Installing Ollama using the installation script
Ollama provides an installation script that automates the installation. From a shell as root, enter the following command:
curl -fsSL https://ollama.com/install.sh | sh
Pulling the Mistral image
Enter the following command:
ollama pull mistral
Listing the images available
Enter the following command:
ollama list
Testing Ollama and the LLM using the command line
Enter the following command. Test the chat interface on the command line in the shell:
ollama run mistral
Testing the API server using curl
Enter the following commands:
systemctl restart ollama
systemctl status ollama
systemctl enable ollama
curl http://localhost:11434/api/generate -d '{
"model": "mistral",
"prompt":"Why is the sky blue?"
}'
Enter the following command:
curl http://localhost:11434/api/chat -d '{
"model": "mistral",
"messages": [
{ "role": "user", "content": "why is the sky blue?" }
]
}'
Preparing the system for Open-WebUI
To prepare the system for Open-WebUI, we must create a working directory, and create a venv (virtual python environment).
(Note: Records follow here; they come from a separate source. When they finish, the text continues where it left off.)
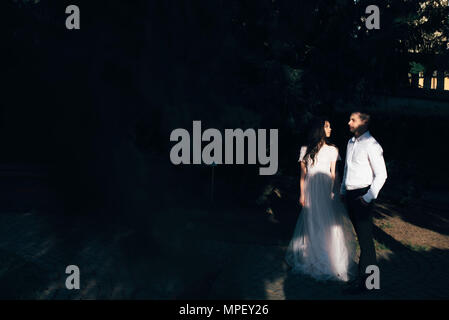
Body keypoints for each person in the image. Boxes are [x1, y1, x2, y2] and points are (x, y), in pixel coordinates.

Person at [285, 118, 357, 282]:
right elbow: (303, 176)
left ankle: (331, 258)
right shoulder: (305, 150)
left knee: (328, 223)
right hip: (311, 191)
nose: (330, 128)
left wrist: (335, 191)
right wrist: (302, 194)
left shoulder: (333, 150)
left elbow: (333, 173)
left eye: (330, 126)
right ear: (319, 129)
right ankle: (312, 256)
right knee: (312, 222)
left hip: (325, 191)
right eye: (327, 126)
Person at [340, 111, 387, 294]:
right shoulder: (350, 143)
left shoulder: (372, 145)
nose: (349, 122)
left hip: (363, 195)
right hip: (351, 195)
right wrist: (343, 191)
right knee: (364, 239)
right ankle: (371, 282)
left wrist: (368, 197)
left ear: (364, 122)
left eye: (353, 119)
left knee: (365, 241)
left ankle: (364, 282)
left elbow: (382, 174)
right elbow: (346, 169)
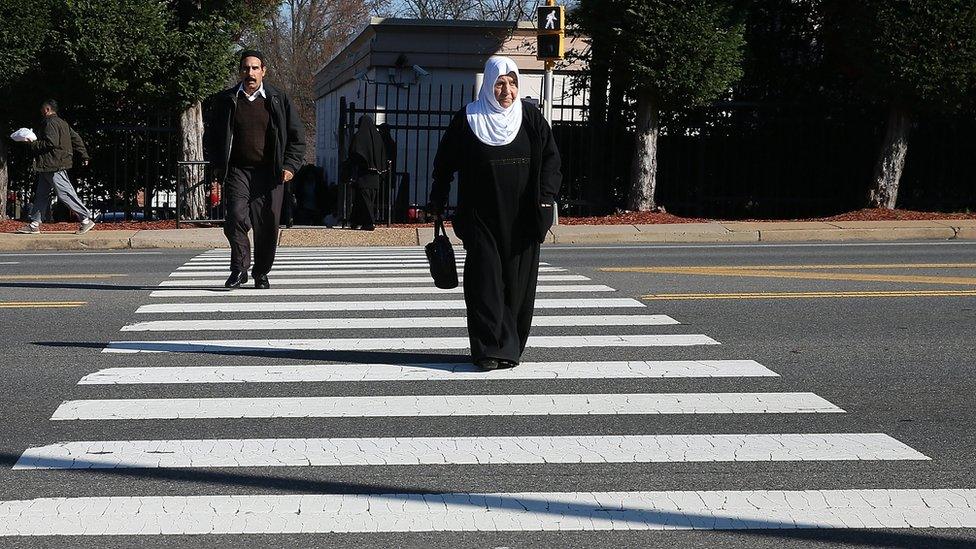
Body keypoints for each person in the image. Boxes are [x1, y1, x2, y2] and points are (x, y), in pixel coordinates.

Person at [428, 56, 562, 371]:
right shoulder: (468, 119)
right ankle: (487, 349)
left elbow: (551, 163)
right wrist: (437, 198)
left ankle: (510, 347)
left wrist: (544, 202)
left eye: (512, 83)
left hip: (523, 219)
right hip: (480, 217)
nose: (507, 91)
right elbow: (444, 164)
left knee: (518, 286)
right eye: (500, 83)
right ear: (489, 84)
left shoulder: (530, 117)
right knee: (484, 283)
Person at [204, 49, 305, 289]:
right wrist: (218, 167)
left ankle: (261, 272)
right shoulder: (227, 101)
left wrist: (290, 165)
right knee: (235, 218)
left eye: (255, 68)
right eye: (246, 68)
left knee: (267, 225)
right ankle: (239, 269)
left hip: (269, 173)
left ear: (263, 71)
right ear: (240, 72)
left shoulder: (278, 99)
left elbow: (296, 137)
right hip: (238, 170)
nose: (250, 73)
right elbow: (213, 137)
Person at [14, 100, 95, 235]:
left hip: (53, 164)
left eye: (42, 110)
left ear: (47, 109)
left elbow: (51, 143)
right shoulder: (63, 123)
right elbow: (76, 138)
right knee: (41, 195)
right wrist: (84, 155)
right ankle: (34, 224)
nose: (41, 112)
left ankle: (86, 219)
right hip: (50, 165)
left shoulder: (50, 123)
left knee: (65, 193)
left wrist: (32, 143)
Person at [347, 115, 388, 231]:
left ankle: (370, 222)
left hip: (363, 174)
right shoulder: (378, 137)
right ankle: (356, 221)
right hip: (375, 176)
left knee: (365, 200)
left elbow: (353, 154)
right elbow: (383, 155)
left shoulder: (358, 137)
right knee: (364, 200)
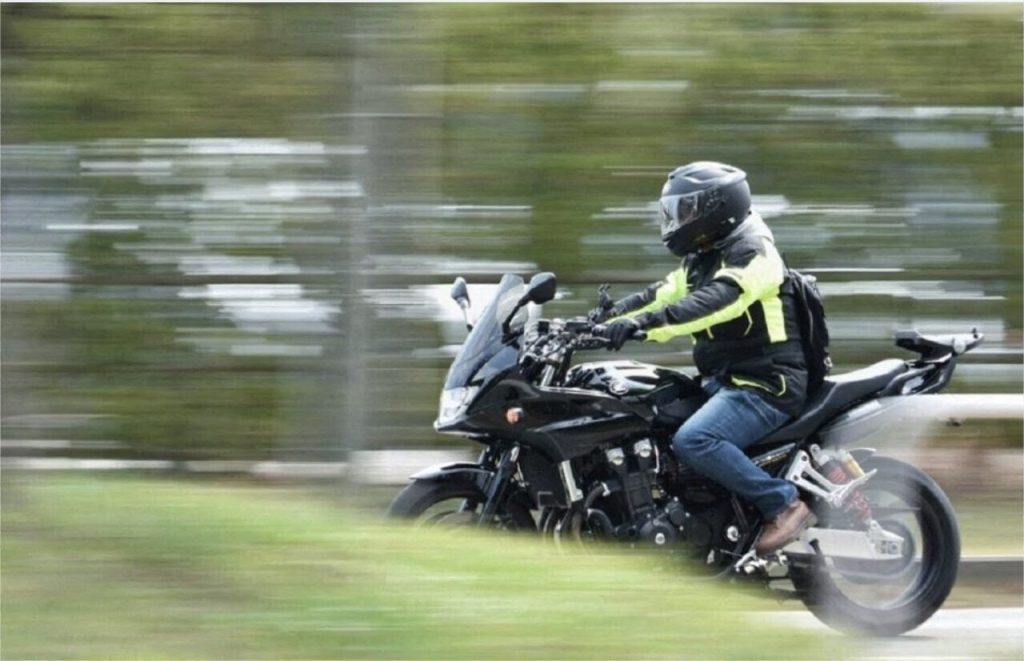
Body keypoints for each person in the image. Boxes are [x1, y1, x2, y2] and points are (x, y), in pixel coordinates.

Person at [590, 161, 814, 554]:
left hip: (765, 385)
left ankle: (784, 504)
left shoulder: (753, 253)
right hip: (725, 381)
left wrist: (642, 324)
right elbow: (660, 296)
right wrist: (595, 323)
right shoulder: (703, 258)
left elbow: (715, 303)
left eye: (687, 210)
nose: (680, 220)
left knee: (695, 439)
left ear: (717, 209)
Enter the following commands:
cd ~
pwd
mkdir ollamatmp
cd ollamatmp
python3 -m venv ollama_env
source ollama_env/bin/activate
pip install open-webui
Starting the open-webui serve process
Enter the following command:
open-webui serve
Visiting the Open-WebUI web page interface
Using a web browser, visit this address:
You will be prompted to create an admin account:
Using the Open-WebUI chat interface
This window took 30 seconds to begin showing its answer, then another 20 seconds to complete generating the answer:
Using nginx as a proxy to expose the API port to the local network
By default, the Ollama API server answers on port 11434 but only on the local address 127.0.0.1. You can use nginx as a proxy to expose the API to the local network. Enter the following commands:
ufw allow 8085/tcp
apt install nginx
cd /etc/nginx/sites-enabled
nano default
Use the nano editor to add the following text:
server {
listen 8085;
location / {
proxy_pass http://127.0.0.1:11434; # Replace with your Ollama API port
proxy_http_version 1.1;
proxy_set_header Upgrade $http_upgrade;
proxy_set_header Connection 'upgrade';
proxy_set_header Host $host;
proxy_cache_bypass $http_upgrade;
# Optional: Add timeout settings for long-running API calls
proxy_connect_timeout 60s;
proxy_read_timeout 60s;
proxy_send_timeout 60s;
}
}
Save and exit the file.
Enter this command:
systemctl restart nginx
Testing the exposed API port from another computer
From another computer, enter the command (where xxx.xxx.xxx.xxx is the IP address of the computer hosting the Ollama API server):
curl http://xxx.xxx.xxx.xxx:8085/api/chat -d '{
"model": "mistral",
"messages": [
{ "role": "user", "content": "why is the sky blue?" }
]
}'
Creating a systemd service to start the Open-WebUI chat interface automatically
Enter the following command:
nano /etc/systemd/system/open-webui.service
Use the nano editor to add the following text:
[Unit]
Description=Open-WebUI Service
After=network.target
[Service]
User=root
WorkingDirectory=/root/ollamatmp/ollama_env
ExecStart=/bin/bash -c "source /root/ollamatmp/ollama_env/bin/activate && open-webui serve"
Restart=always
Environment=PYTHONUNBUFFERED=1
StandardOutput=journal
StandardError=journal
[Install]
WantedBy=multi-user.target
Save and exit the file.
Enter the following commands:
systemctl daemon-reload
systemctl start open-webui
systemctl enable open-webui
systemctl status open-webui
Conclusion
You now have an OpenAI-compatible API server, and a web chat for interactive access.